Eight anonymous executives and coaches were interviewed by SI.com, and the consensus of all eight was that Michael Sam is facing a long, cold, lonely challenge.
"I don't think football is ready just yet, " a player-personnel assistant said. "In the coming decade or two, it's going to be acceptable. But at this point it's still a man's-man game. He'd chemically imbalance an NFL locker room and meeting room."
Concurred an assistant coach: "There are guys in locker rooms that maturity-wise cannot handle or deal with the thought" of a gay teammate.
"There's nothing more sensitive than the heartbeat of a locker room, " the assistant coach continued. "If you knowingly bring someone in there with that sexual orientation, how are the other guys going to deal with it?
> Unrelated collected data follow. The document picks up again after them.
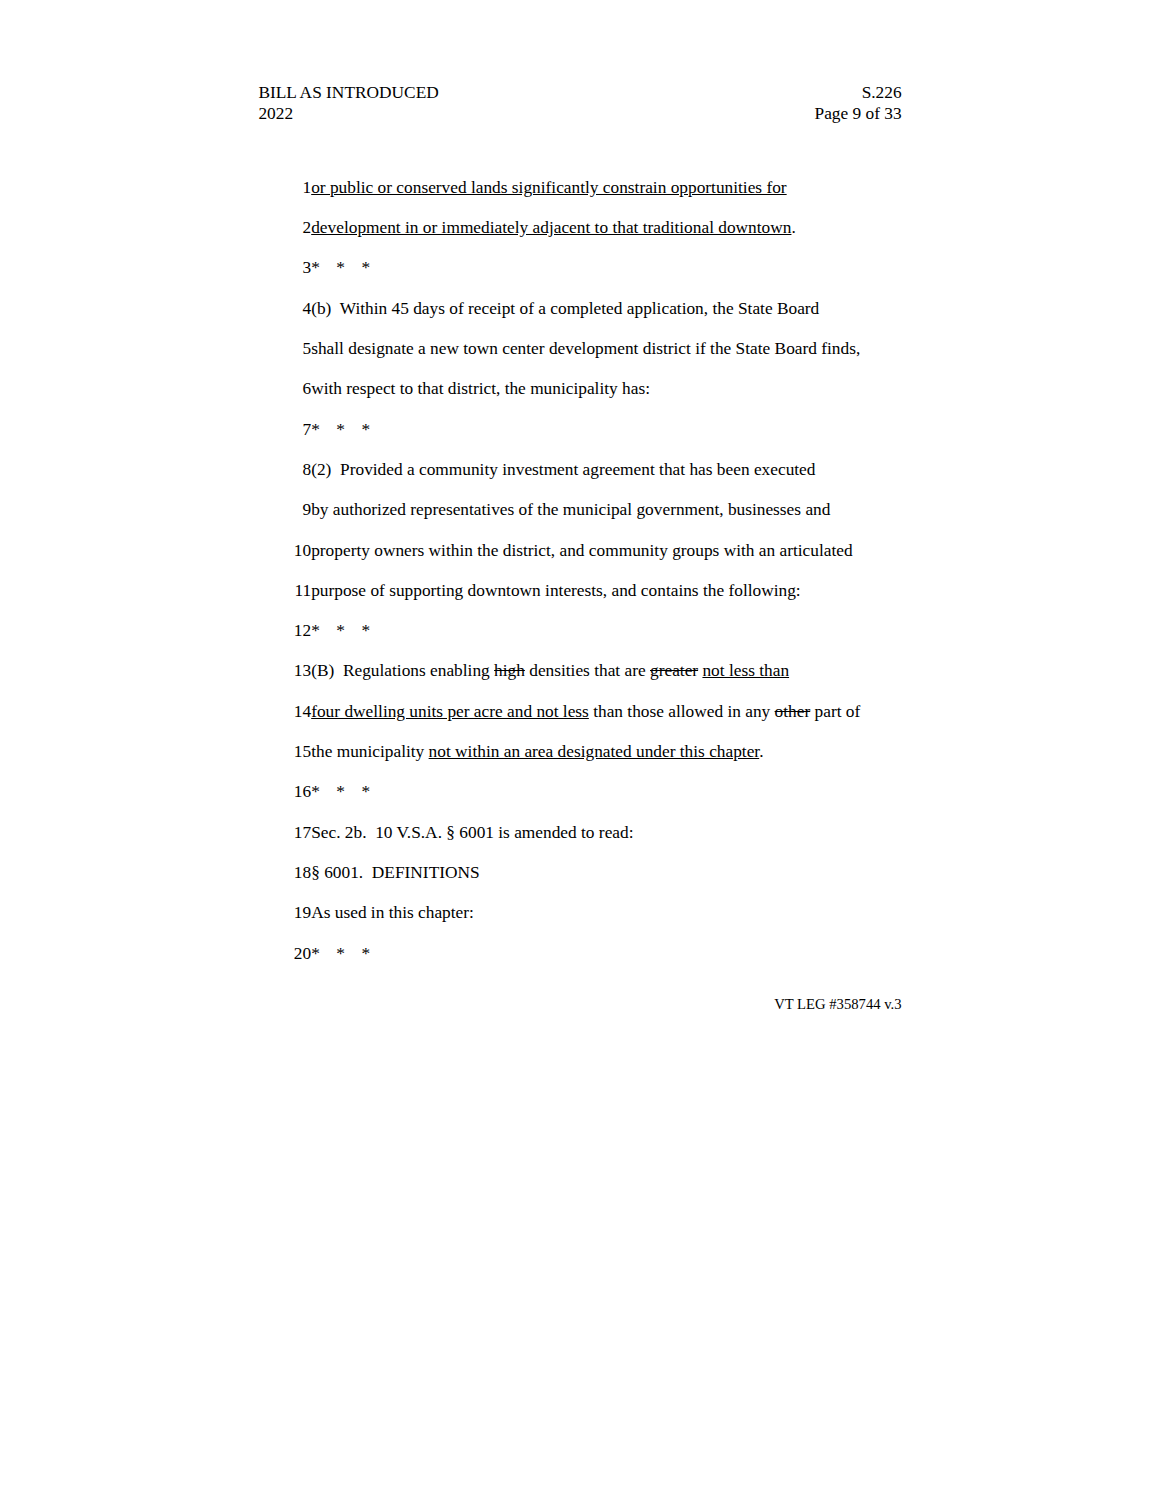BILL AS INTRODUCED
2022
S.226
Page 9 of 33
| 1 | or public or conserved lands significantly constrain opportunities for |
| 2 | development in or immediately adjacent to that traditional downtown . |
| 3 | * * * |
| 4 | (b) Within 45 days of receipt of a completed application, the State Board |
| 5 | shall designate a new town center development district if the State Board finds, |
| 6 | with respect to that district, the municipality has: |
| 7 | * * * |
| 8 | (2) Provided a community investment agreement that has been executed |
| 9 | by authorized representatives of the municipal government, businesses and |
| 10 | property owners within the district, and community groups with an articulated |
| 11 | purpose of supporting downtown interests, and contains the following: |
| 12 | * * * |
| 13 | (B) Regulations enabling high densities that are greater not less than |
| 14 | four dwelling units per acre and not less than those allowed in any other part of |
| 15 | the municipality not within an area designated under this chapter . |
| 16 | * * * |
| 17 | Sec. 2b. 10 V.S.A. § 6001 is amended to read: |
| 18 | § 6001. DEFINITIONS |
| 19 | As used in this chapter: |
| 20 | * * * |
VT LEG #358744 v.3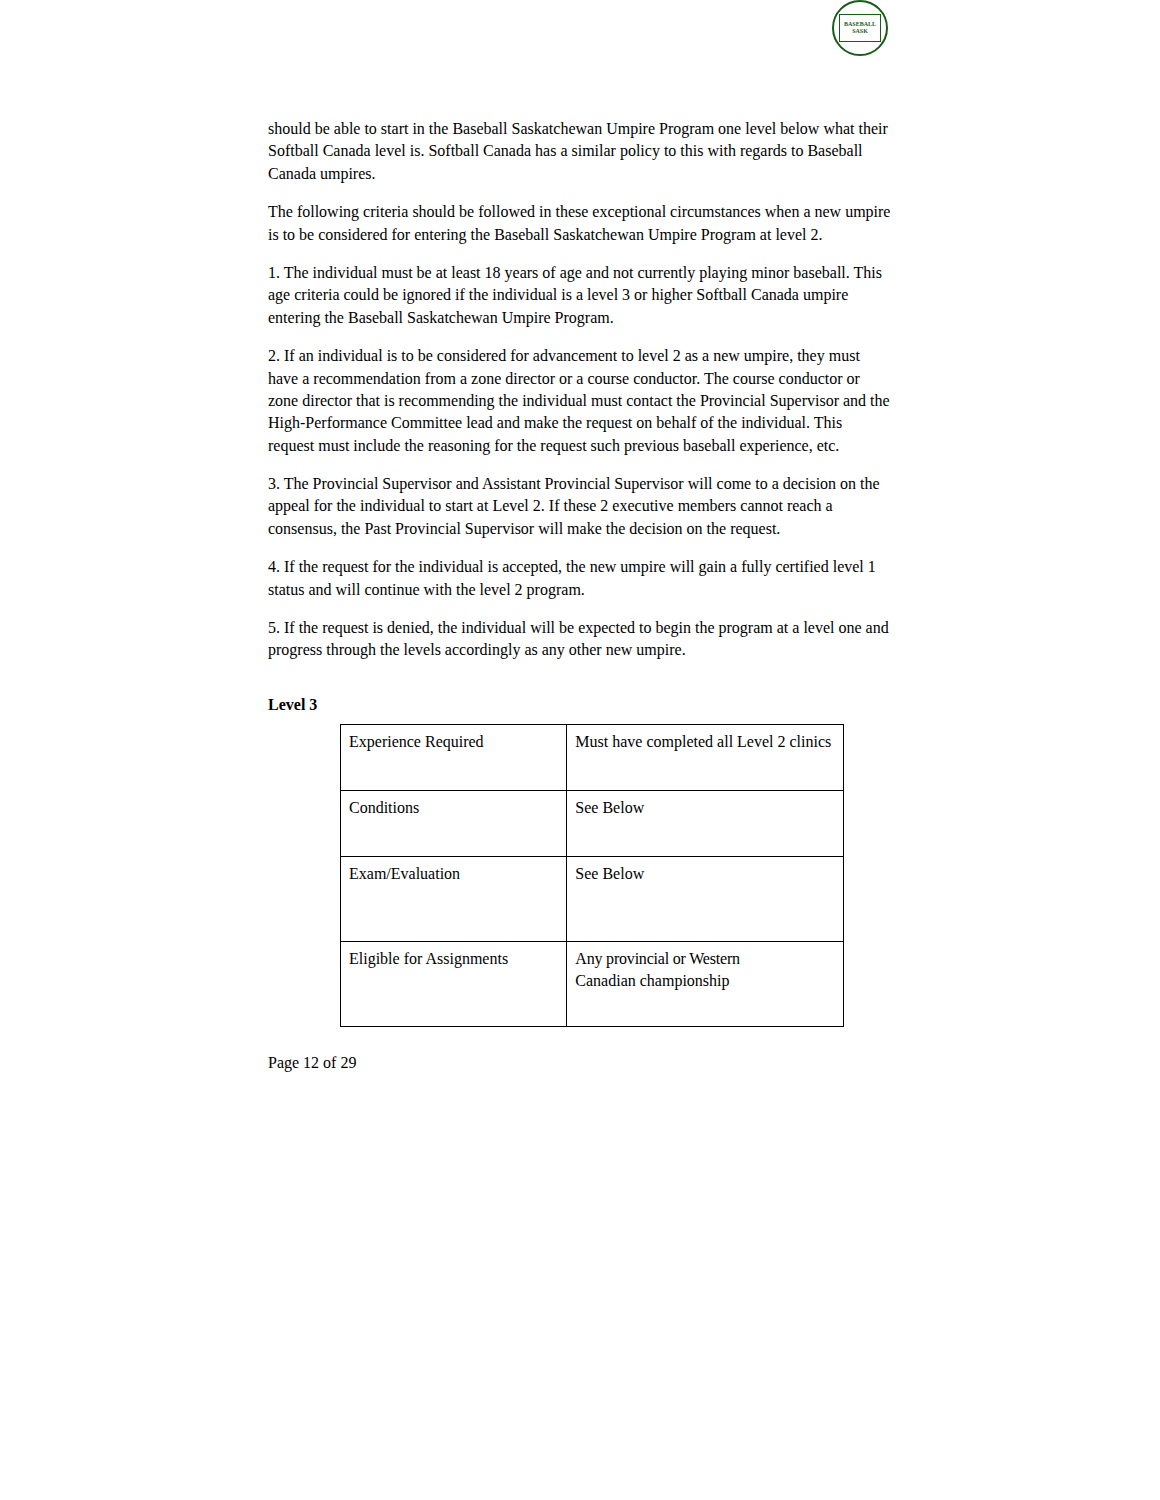BASEBALL
SASK
should be able to start in the Baseball Saskatchewan Umpire Program one level below what their Softball Canada level is. Softball Canada has a similar policy to this with regards to Baseball Canada umpires.
The following criteria should be followed in these exceptional circumstances when a new umpire is to be considered for entering the Baseball Saskatchewan Umpire Program at level 2.
1. The individual must be at least 18 years of age and not currently playing minor baseball. This age criteria could be ignored if the individual is a level 3 or higher Softball Canada umpire entering the Baseball Saskatchewan Umpire Program.
2. If an individual is to be considered for advancement to level 2 as a new umpire, they must have a recommendation from a zone director or a course conductor. The course conductor or zone director that is recommending the individual must contact the Provincial Supervisor and the High-Performance Committee lead and make the request on behalf of the individual. This request must include the reasoning for the request such previous baseball experience, etc.
3. The Provincial Supervisor and Assistant Provincial Supervisor will come to a decision on the appeal for the individual to start at Level 2. If these 2 executive members cannot reach a consensus, the Past Provincial Supervisor will make the decision on the request.
4. If the request for the individual is accepted, the new umpire will gain a fully certified level 1 status and will continue with the level 2 program.
5. If the request is denied, the individual will be expected to begin the program at a level one and progress through the levels accordingly as any other new umpire.
Level 3
| Experience Required | Must have completed all Level 2 clinics |
| Conditions | See Below |
| Exam/Evaluation | See Below |
| Eligible for Assignments | Any provincial or Western Canadian championship |
Page 12 of 29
It's going to be a big distraction. That's the reality. It shouldn't be, but it will be."
Here's what I don't understand: A surprisingly successful college team had next to no issues dealing with Sam, but he'll be a problem in the NFL because its players aren't mature enough to cope with the distraction he poses?
Sounds to me as if the problem is about a generation gap: The players of Sam's generation have grown up in a culture where diversity is considered commonplace. Not all college athletes believe that striving for equal opportunity is a virtue, of course, but the overwhelming majority would giggle upon being told that a gay teammate will "chemically imbalance" a locker room.
On the other side of the generation gap are those NFL executives and coaches who spoke with SI.com. Their tone-deaf warnings of Sam poisoning the "sensitive" heartbeat of the locker room were as hilarious as that one-word piece of advice - "plastics - Benjamin Braddock heard in "The Graduate, " the 1967 masterpiece that explored the ideological divide between Americans in their 50s and Americans in their 20s.
The divide isn't as pronounced nowadays as it was in 1967 - it never will be as pronounced as it was in 1967 - but the divide exists. On the same day an NFL player-personnel assistant predicted it will take one or two decades before a gay athlete is accepted by his professional peers, Jeff Orr, a 50-year-old fan at a Texas Tech basketball game, taunted Oklahoma State guard Marcus Smart.
Smart's unfortunate reaction - he went into the stands and shoved the fan - was worthy of a three-game suspension. It's unclear if a racial slur set off Smart, who is black. Orr did admit to referring to the player as "a piece of crap."
In what civilized world is it acceptable for a 50-year- old man to shout those ugly words at a 19-year-old college athlete? Orr, who is employed as an air-traffic controller (that'll make you feel safe and secure next time the plane begins its descent, huh?), never would approach the 6-foot-4, 225-pound Smart on the sidewalk and say such a thing.
But Sunday afternoon at Texas Tech, the crumb figured he was protected from retribution. He's lucky Smart merely shoved him, instead of picking him up and throwing him into the cheap seats.
As for Sam, a 6-foot-2, 260-pound pass-rushing specialist whose 11.5 sacks in 2013 tied the school record held by San Francisco Pro Bowl linebacker Aldon Smith, he's already hearing a more polite version of the words directed at Smart.
A scout contacted by SI.com noted nine of Sam's sacks were accrued against the "garbage competition" of Vanderbilt (which finished 9-4), Arkansas State (8-5) and Florida.
"His numbers are inflated, " he said. "You've got to see through that."
A scout was talking, but underscoring the harsh assessment was somebody fearing a cultural boundary soon will be crossed.
But why are there boundaries? Who was put in charge of those?
"It's like I was playing some kind of game, but the rules don't make any sense to me, " Benjamin Braddock, as portrayed by Dustin Hoffman, said in 1967. "They're being made up by all the wrong people. I mean no one makes them up. They seem to make themselves up."
A rule that seemingly made itself up is about to be broken by another graduate. If Michael Sam's ambitions of a lucrative NFL career aren't achieved, if his stock plummets from third-rounder to undrafted free agent, he still can think of himself as the bold trailblazer who risked millions of dollars for the right to say: "Sam, I am."